The ranger stops. His hands fall limp at his sides, his shoulders slump, and his chest is no longer in proud papa mode.

"Umm…" he stammers.

He pauses, now equally troubled by statistics he had only moments ago been spouting with gusto.

"Come to think of it," he says, "that's a really strange thing to tell people."

Whale essay
Alice Weinfurnter
Alice Weinfurnter
Jul 24, 2010 01:25 PM
Excellent piece. Enjoyed the journey through the thought process of whales and tree.
Blue whale
Saousan Khatib
Saousan Khatib
Jul 24, 2010 05:15 PM
Beautiful, Now I have to do some research to learn more of both. loved it!!
Blue Whale Units
Jim Iwakiri
Jim Iwakiri
Jul 25, 2010 04:35 PM
Loved the story, especially since the whole family saw the General Sherman tree in Sequoia National Park three years ago. I remember it being described as the largest living organism on earth, which made me think of the blue whale, the largest living creature on earth.
whale story
Carol Gabler
Carol Gabler
Jul 26, 2010 07:14 AM
The details of Becca's story are terrific. The whole experience comes alive.
Carol
Blue Whale Units
Donna
Donna
Jul 26, 2010 07:17 PM
Great short!
Blue Whale Units
Steven Engel
Steven Engel
Jul 27, 2010 11:54 PM
Fun to read. I come from a perspective of having spent more time watching blue whales than giant sequoias. And also a familiarity of what "blue whale units" can mean in the context of the period of whaling involving steam powered catcher ships beginning in early 1900's...a metric of commercial productivity not unlike cow/calf units on open range land. But most of all I enjoyed the reflection on what interpretation really means to those involved, the interpreter and the "interpretees".
Blue Whale
JoAnne Evans
JoAnne Evans
Jul 28, 2010 05:53 PM
Excellent essay! I really enjoyed envisioning the it, the tree with blue whales hanging from it!
blended?
Jacqueline Cole
Jacqueline Cole
Aug 04, 2010 10:51 PM
I myself have been troubled by the comparison of blue whales and sequoia trees. This is a fun piece that puts to words why this comparison is so troublesome. Nice work!
Smug attitudes
Rob Corkran
Rob Corkran
Aug 04, 2010 11:08 PM
I did not like the smug attitude of the author's group and their glee of belittling the ranger.
Agreed
Anon
Anon
Aug 12, 2010 10:02 AM
I agree about the smug attitude. Fundamentally, the purpose of the story seemed to be boasting about making an a$$ out of a park ranger. I wondered what I would have done in that situation, and I would have indulged the ranger's comparison and taken it for what it was. I wouldn't have laughed at the guy, because that's just rude.

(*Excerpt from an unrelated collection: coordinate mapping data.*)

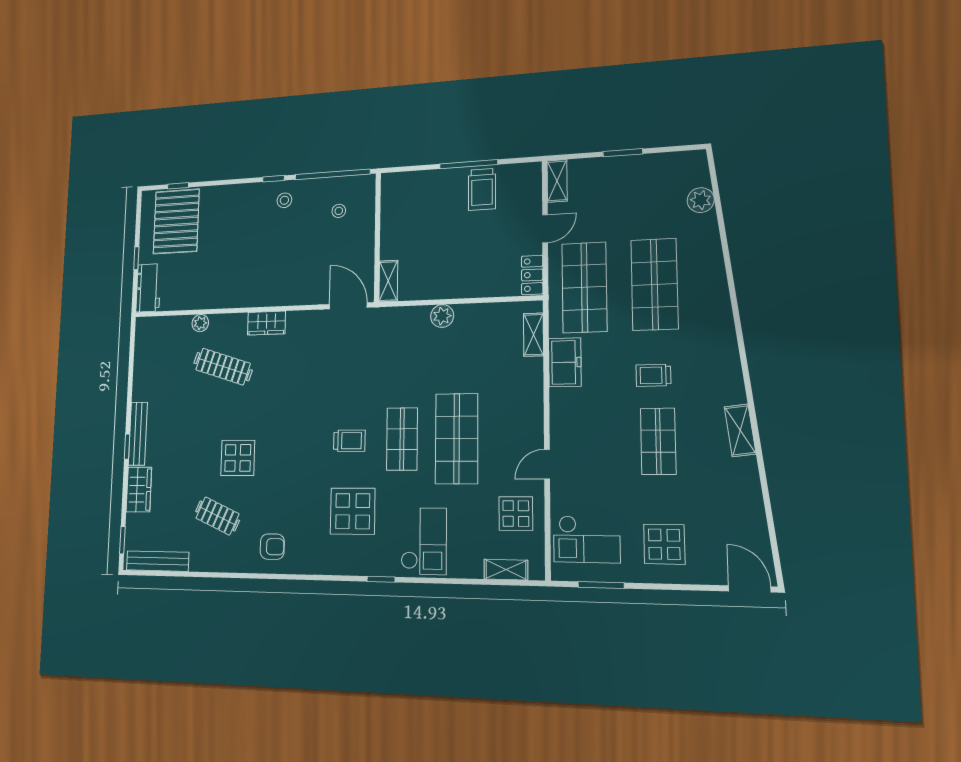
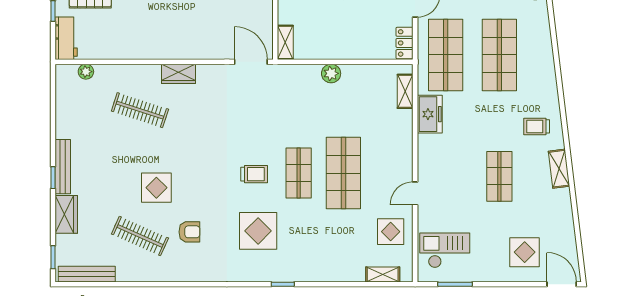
plant: (200, 323) -> (86, 72), moved
trolley: (653, 375) -> (537, 126), moved
clothes rail: (217, 516) -> (140, 236), width x1.36
checkout: (587, 539) -> (445, 250), turned 180
checkout: (424, 541) -> (317, 254), removed
display table: (664, 544) -> (525, 252), moved
armchair: (272, 547) -> (189, 232), moved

That said, I was initially irked by the writing style but quickly found myself drawn into the narrative and could picture everything the author spoke about. In that regard I believe she's a good writer - as for the topic, well if the comparison of whales to trees seems a little silly, wouldn't then an article highlighting that comparison also be a little silly? Either way it's drawing out the commentary :)
Why the comparison was not inappropriate.
Rob Corkran
Rob Corkran
Aug 12, 2010 05:22 PM
Blue Whales are the largest animal on the planet and the Redwoods are the largest plants on the planet so the comparison is not that bad. Maybe this comparison works better for kids or natural romantics. It is a well written story, but is it that strange?
Agreed again
Anon
Anon
Aug 12, 2010 05:46 PM
I also agree with you on that point. I really didn't take issue with the comparison either, but was playing to author's opinion of the ranger. There are lots of abstract analogies for illustrating a concept, and this was just one interpretation. That's what makes people interesting.
Forest Service Badge?
Kristina Graber
Kristina Graber
Sep 20, 2010 09:26 PM
The author was unkind in her description of the Interpretor, especially since she didn't seem to know she was in a National Park unit and not a US Forest Service unit. Or maybe the Ranger was a USFS refugee playing hookey in SNP?
Blue Whale
Becky
Becky
Aug 15, 2010 04:13 PM
I liked this essay immensely. The comparison between the inert tree and the traveling whale was wonderful. During college, I worked at an Oregon State Park in the summer months and although I was not a ranger, I find it difficult to fathom that one might find this essay offensive. Kudos to the author!